Sonja Kimmeskamp, Head of Sustainable Investing, HSBC Global Asset Management (Deutschland) GmbH

Foto: HSBC

Wer in Kohlekraftwerke investiert, investiert in die Energiewende. Nur scheinbar steckt in diesem Satz ein Widerspruch. Es stimmt: Kohlekraftwerke gehören zu den größten CO2-Emittenten, nachhaltig ist an dieser Stromerzeugung nur wenig. Doch gerade deshalb sind Investitionen in Kohlekraftwerke und andere „schmutzige“ Sektoren wichtig. Nur wenn diese Sektoren transformiert werden, sind die Pariser Klimaziele zu erreichen.

Der Finanzbranche kommt dabei eine Schlüsselrolle zu. Banken und Investoren können die nachhaltige Transition vorantreiben. Dafür müssen Kreditgeber, Asset-Manager und eben auch Anleger den Aufbau klimafreundlicher Lösungen konsequent unterstützen. Das kann jedoch nur funktionieren, wenn sich Investoren nicht auf die Sektoren und Unternehmen konzentrieren, die bereits auf einem guten Weg sind. Die Pariser Klimaziele sind nur zu erreichen, wenn sich die CO2-intensiven Sektoren ändern und grüner werden.

„Der notwendige Übergang zur Klimaneutralität wird das Wohlergehen der Menschen verbessern und Europa wettbewerbsfähiger machen“, sagt Frans Timmermans, der für den europäischen „Green Deal“ zuständige Vizepräsident der EU-Kommission, und verweist zugleich auf die besonderen Herausforderungen dieser Transformation. „Es wird jedoch größerer Anstrengungen seitens der Bürger, Sektoren und Regionen erfordern, die stärker auf fossile Brennstoffe angewiesen sind als andere.“

Dort, wo fossile Brennstoffe immer noch eine große Rolle spielen, wird sich entscheiden, ob die Erderwärmung auf 2 Grad Celsius begrenzt werden kann. Unternehmen, die zu den großen CO2-Emittenten gehören, müssen ermutigt und unterstützt werden, die grüne Transition zu vollziehen. Wenn CO2-intensive Sektoren bereit sind, den Weg zur Klimaneutralität mitzugehen, ist der erste entscheidende Schritt getan. Anleger sollten daher im Blick haben, ob Unternehmen sich ein Netto-Null-Ziel gesetzt haben und ob diese Ziele überprüfbar gemessen werden können. Dann bieten gerade diese „schmutzigen“ Sektoren für Anleger große Möglichkeit.

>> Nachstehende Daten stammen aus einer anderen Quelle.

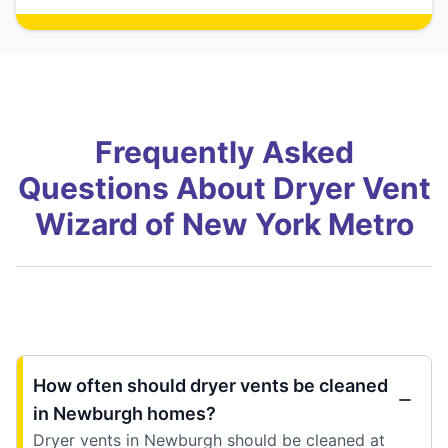
Frequently Asked
Questions About Dryer Vent
Wizard of New York Metro
How often should dryer vents be cleaned
in Newburgh homes?
Dryer vents in Newburgh should be cleaned at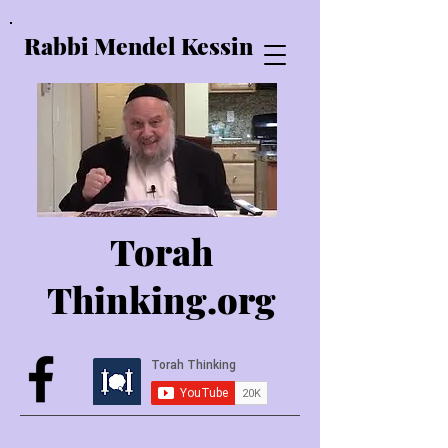
Rabbi Mendel Kessin
Torah
Thinking.o
rg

Investitionen in Unternehmen mit Net-to-Null-Zielen können für Anleger zweifach attraktiv sein: Mit ihrem Geld unterstützen sie die grüne Transition und damit den Kampf gegen die Klimakatastrophe. Unternehmen, die sich grün und nachhaltig aufstellen und damit auch für langfristige Herausforderungen gerüstet sind, sind zugleich zukunftsträchtige Unternehmen.

Einen hohen Bedarf an Investitionen gibt es im Bereich der Infrastruktur, wo heute noch die große Masse an CO2 emittiert wird. Das betrifft den Verkehrsbereich sowie die Wasser- und die Energieversorgung. Gesteigert werden müssen vor allem die Investitionen in den Energiesektor, um die Versorgung in großem Umfang auf klimafreundliche Alternativen zu verlagern. Aber auch im Baustoffbereich liegt großes Potential. Allein die Zementherstellung ist laut der Inter-nationalen Energieagentur für 6,9 Prozent der weltweiten CO2-Emissionen verantwortlich. Das ist mehr als die Emissionen aller Lastkraftwagen der Welt zusammen, deren Anteil am globalen Gesamtausstoß 6,1 Prozent beträgt.

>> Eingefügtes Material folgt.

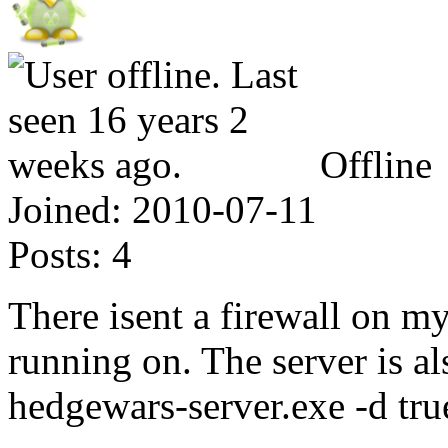
Offline
Joined:
2010-07-11
Posts:
4
There isent a firewall on my
running on. The server is al
hedgewars-server.exe -d tru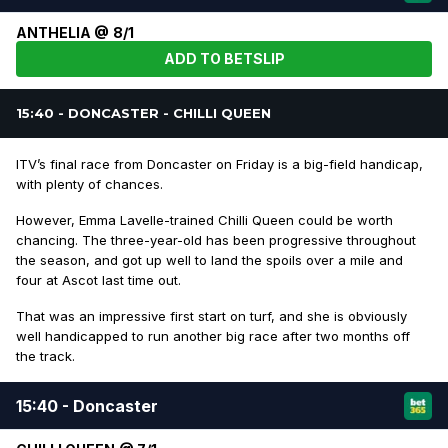
ANTHELIA @ 8/1
ADD TO BETSLIP
15:40 - DONCASTER - CHILLI QUEEN
ITV’s final race from Doncaster on Friday is a big-field handicap,
with plenty of chances.
However, Emma Lavelle-trained Chilli Queen could be worth
chancing. The three-year-old has been progressive throughout
the season, and got up well to land the spoils over a mile and
four at Ascot last time out.
That was an impressive first start on turf, and she is obviously
well handicapped to run another big race after two months off
the track.
15:40 - Doncaster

Der „Green Deal“, den die EU-Kommission ausgerufen hat, wird nur dann ein Erfolg werden, wenn Banken und Anleger konsequent in die grüne Transformation von Unternehmen investieren, die den größten CO2-Hebel haben. Diese Investitionen müssen begleitet werden durch ein regelmäßiges und konsequentes Monitoring, um den Weg der Transformation nicht aus den Augen zu verlieren und nötigenfalls gegensteuern zu können. Doch klar ist: Nur wenn die „schmutzigen“ Sektoren diesen Weg mitgehen, sind die Pariser Klimaziele zu erreichen.